### Exercise inputs ###

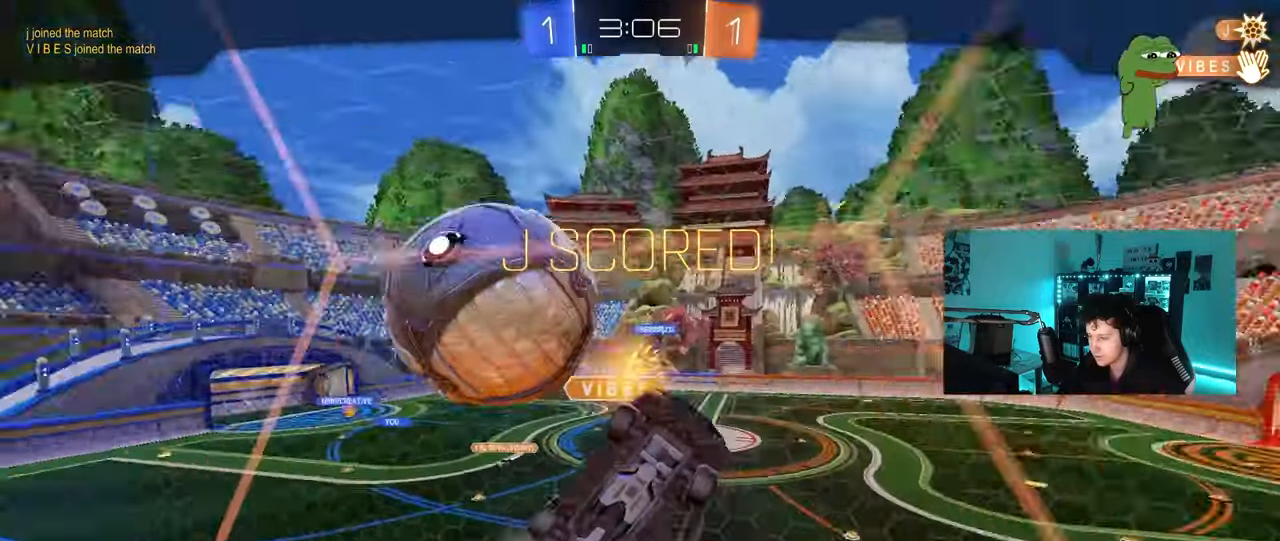
{"keys": [], "mouse": [], "mouse_move": "still", "events": []}
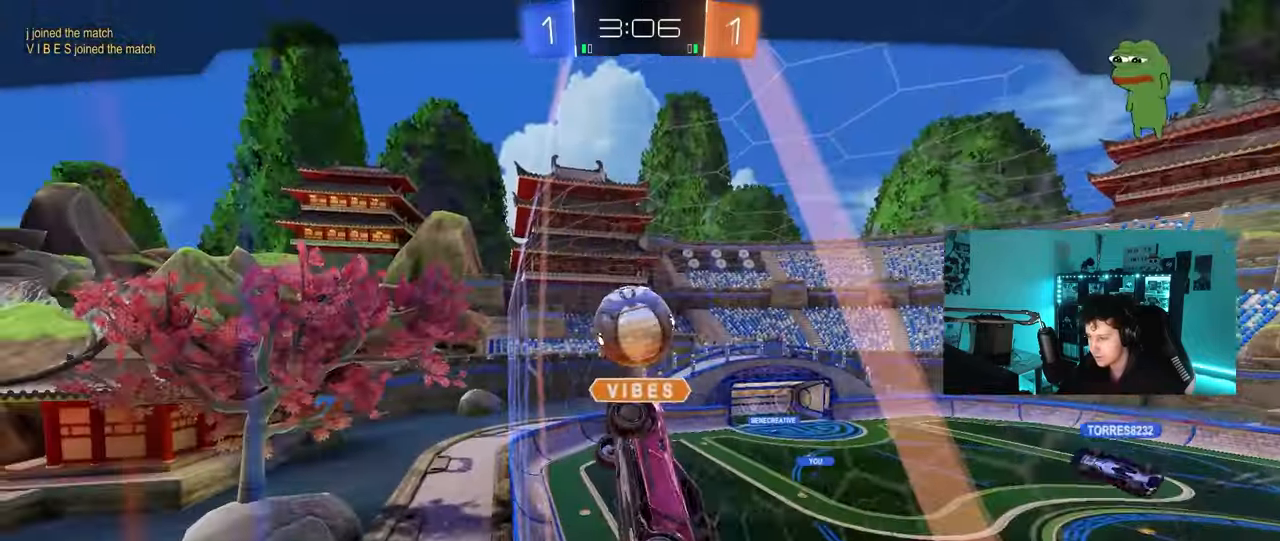
{"keys": [], "mouse": [], "mouse_move": "still", "events": []}
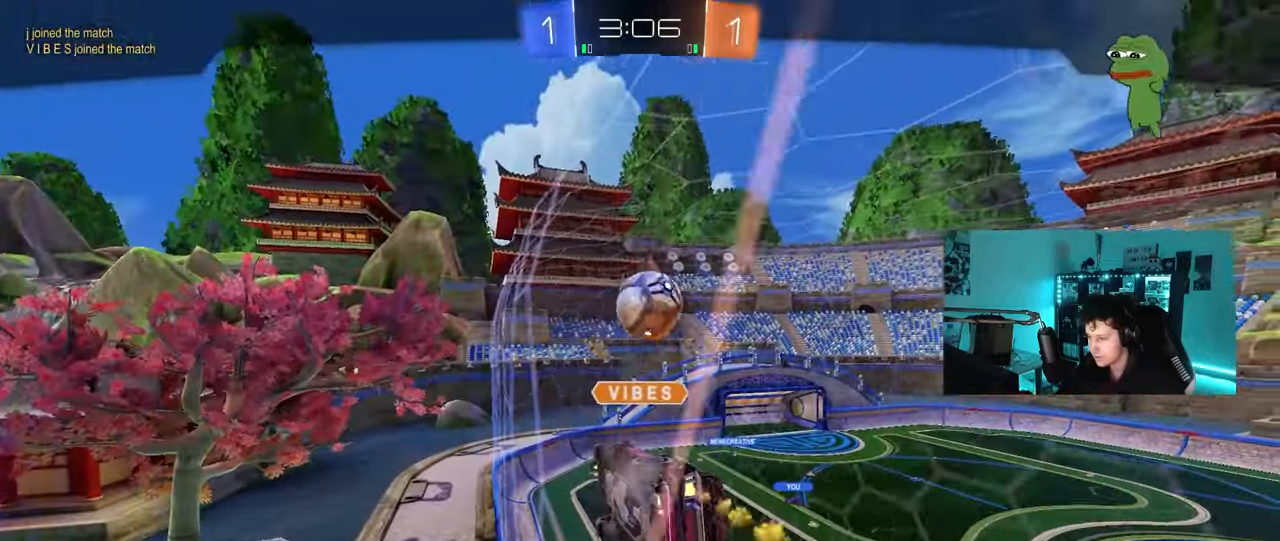
{"keys": [], "mouse": [], "mouse_move": "still", "events": []}
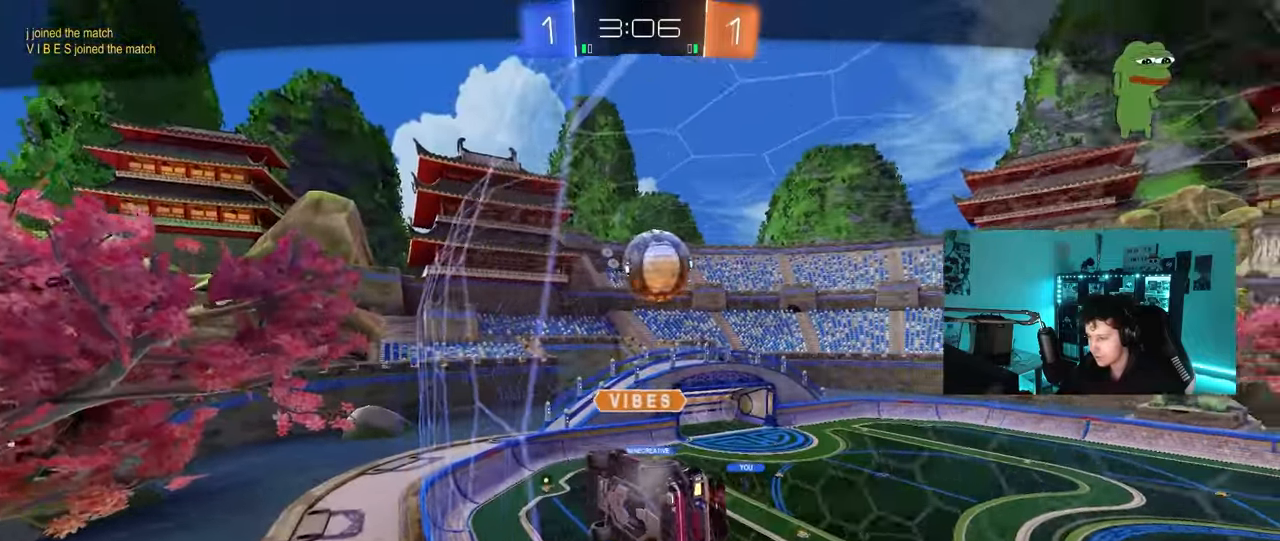
{"keys": [], "mouse": [], "mouse_move": "still", "events": []}
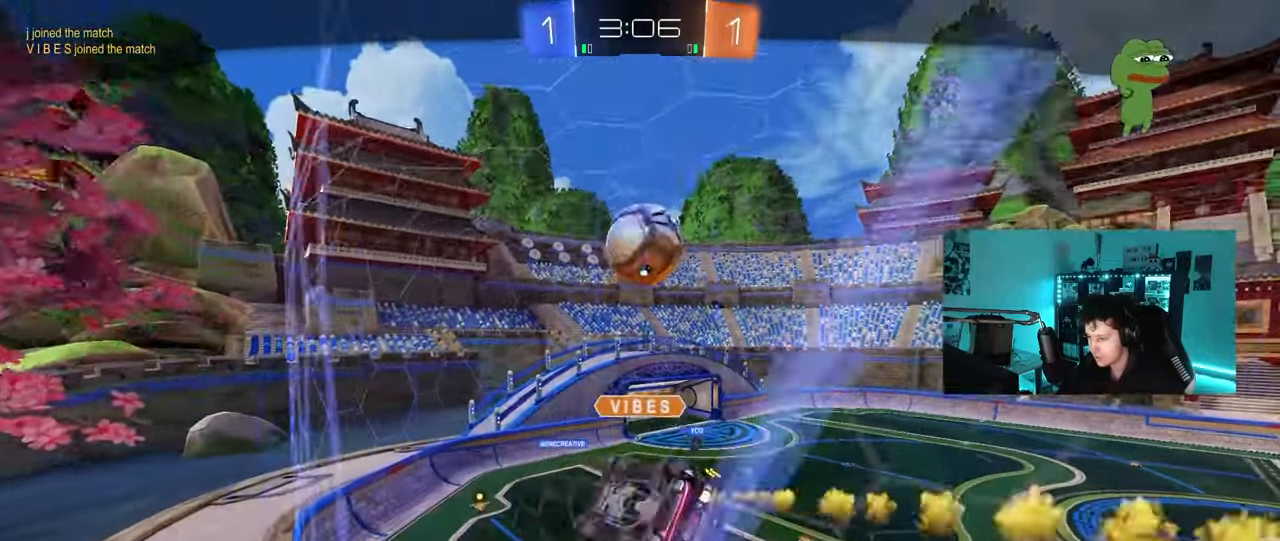
{"keys": [], "mouse": [], "mouse_move": "still", "events": []}
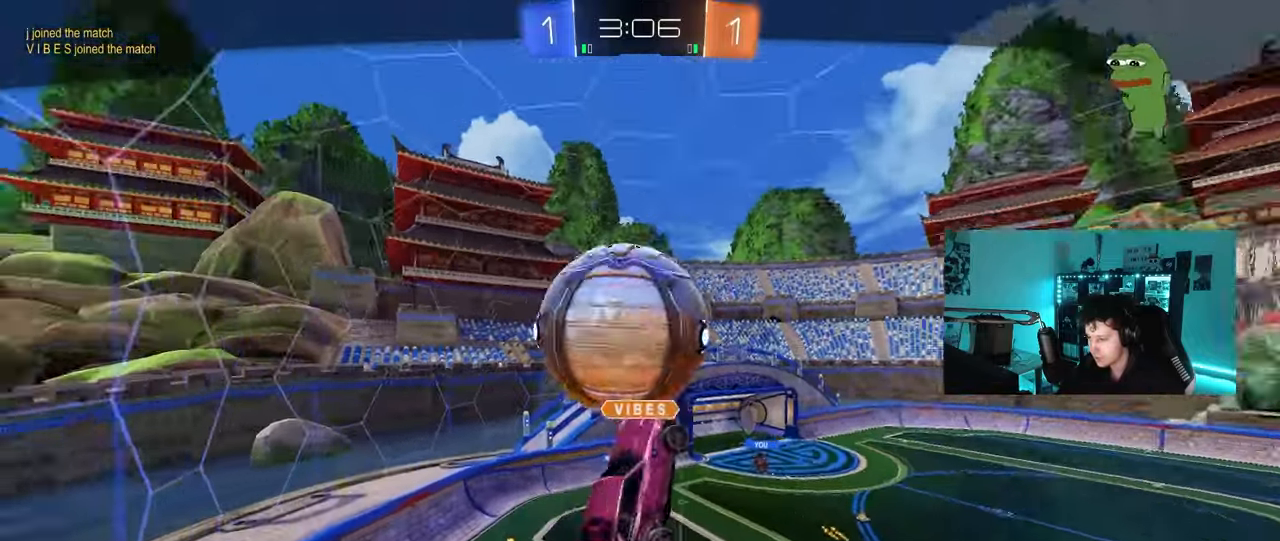
{"keys": [], "mouse": [], "mouse_move": "still", "events": []}
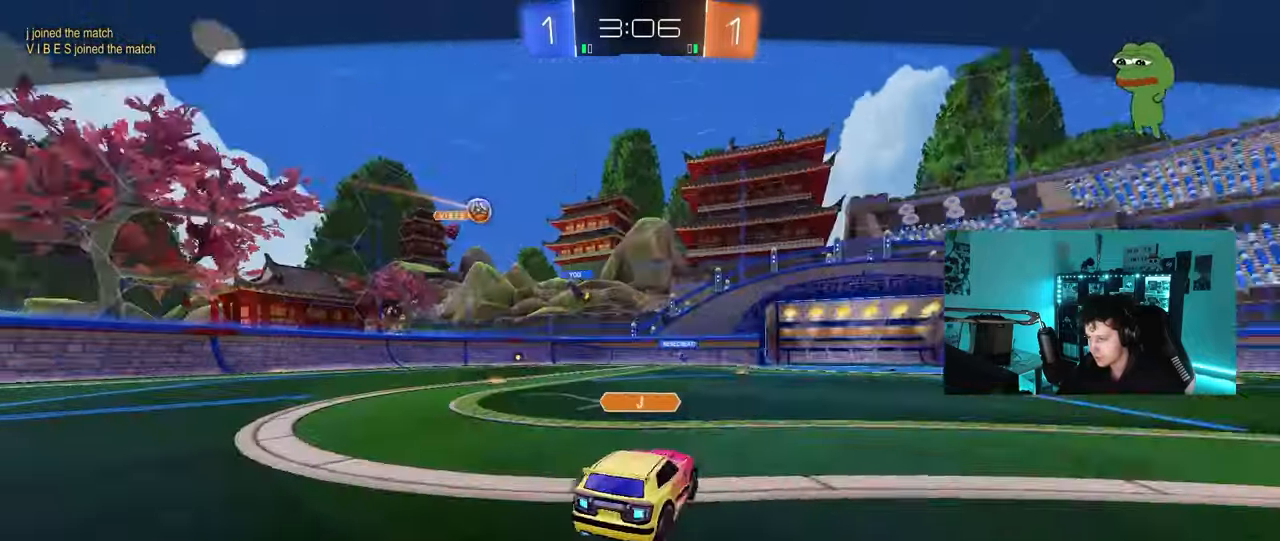
{"keys": [], "mouse": ["right"], "mouse_move": "still", "events": [[383, "mouse_right", "down"]]}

###

-- What needs to be done --
Set down the records again exactly as they appear, leaving each picture behind.

-- Your response --
{"keys": [], "mouse": [], "mouse_move": "still", "events": []}
{"keys": [], "mouse": [], "mouse_move": "still", "events": []}
{"keys": [], "mouse": [], "mouse_move": "still", "events": []}
{"keys": [], "mouse": [], "mouse_move": "still", "events": []}
{"keys": [], "mouse": [], "mouse_move": "still", "events": []}
{"keys": [], "mouse": [], "mouse_move": "still", "events": []}
{"keys": [], "mouse": ["right"], "mouse_move": "still", "events": [[383, "mouse_right", "down"]]}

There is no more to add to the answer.